WORK INSTRUCTION => Review the listing and copy each line that holds the word "shoulder".

----- DATA FOR REVIEW

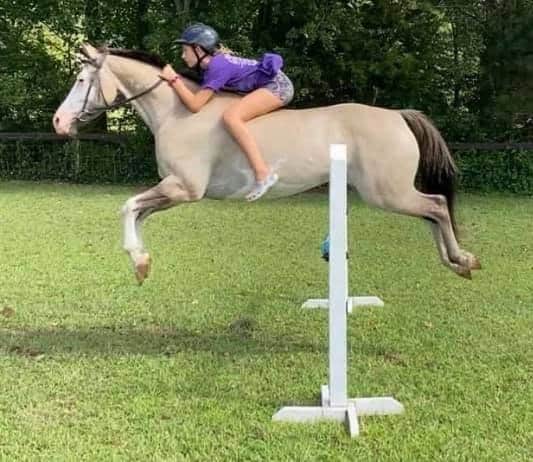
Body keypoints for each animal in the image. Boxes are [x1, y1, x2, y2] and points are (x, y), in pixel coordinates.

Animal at [53, 44, 480, 284]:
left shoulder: (183, 188)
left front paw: (138, 262)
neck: (177, 112)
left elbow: (127, 207)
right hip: (389, 192)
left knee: (436, 206)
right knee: (432, 211)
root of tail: (398, 115)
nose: (58, 122)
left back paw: (461, 260)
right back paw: (456, 262)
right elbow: (137, 213)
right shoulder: (172, 191)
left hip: (387, 193)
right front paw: (141, 262)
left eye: (80, 80)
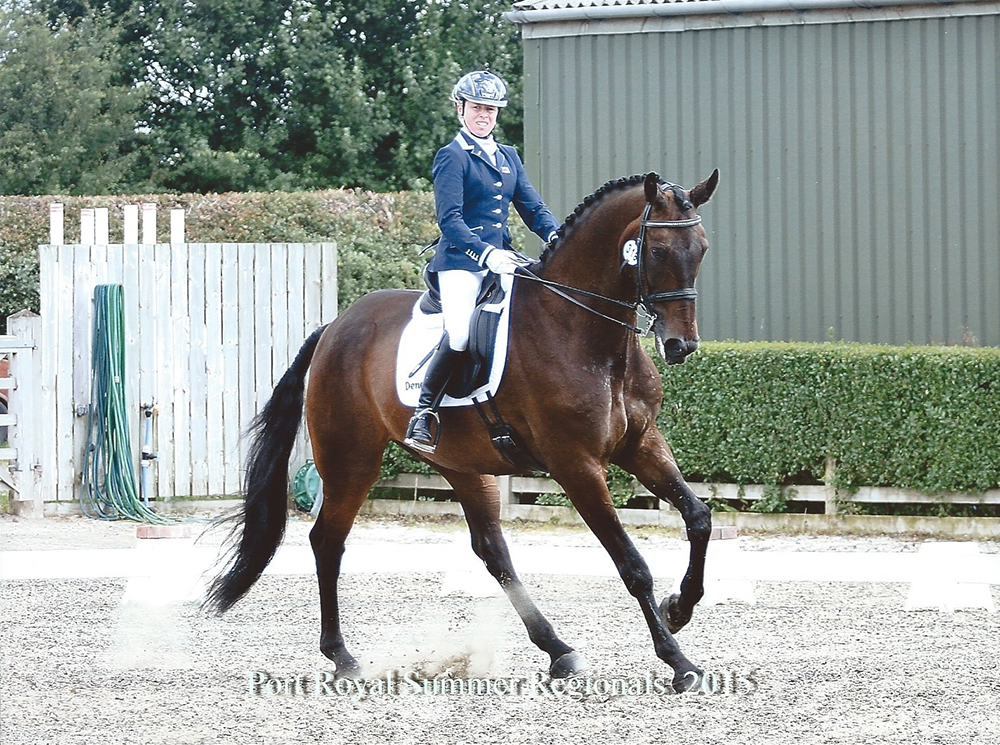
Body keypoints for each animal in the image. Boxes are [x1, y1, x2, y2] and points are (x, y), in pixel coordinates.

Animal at [207, 169, 720, 692]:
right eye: (658, 250)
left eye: (700, 247)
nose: (680, 346)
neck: (580, 330)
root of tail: (334, 326)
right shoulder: (577, 465)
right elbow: (632, 565)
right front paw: (679, 660)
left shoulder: (641, 444)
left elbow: (699, 517)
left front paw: (679, 609)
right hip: (351, 459)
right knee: (327, 541)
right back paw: (342, 656)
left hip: (460, 464)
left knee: (492, 552)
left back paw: (558, 650)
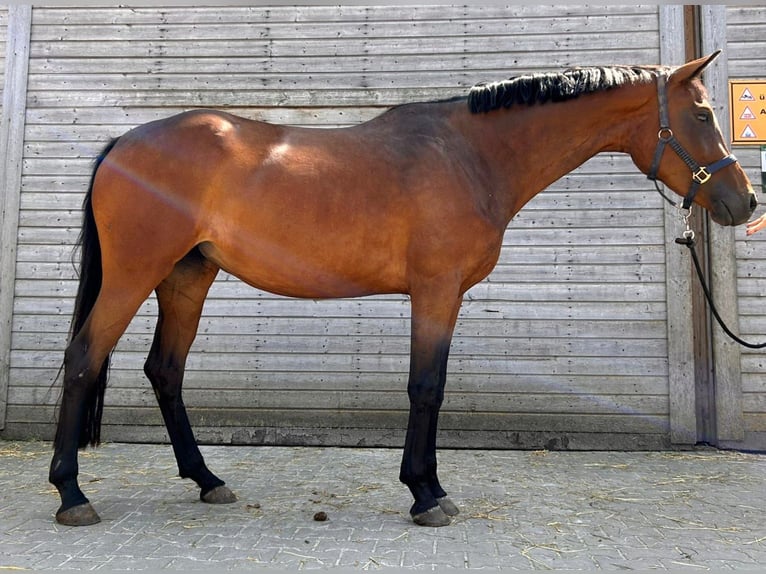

----------

RESPONSE TO THE TASK =>
left shoulder: (183, 188)
right shoulder: (172, 191)
right shoulder: (577, 465)
left shoulder: (641, 444)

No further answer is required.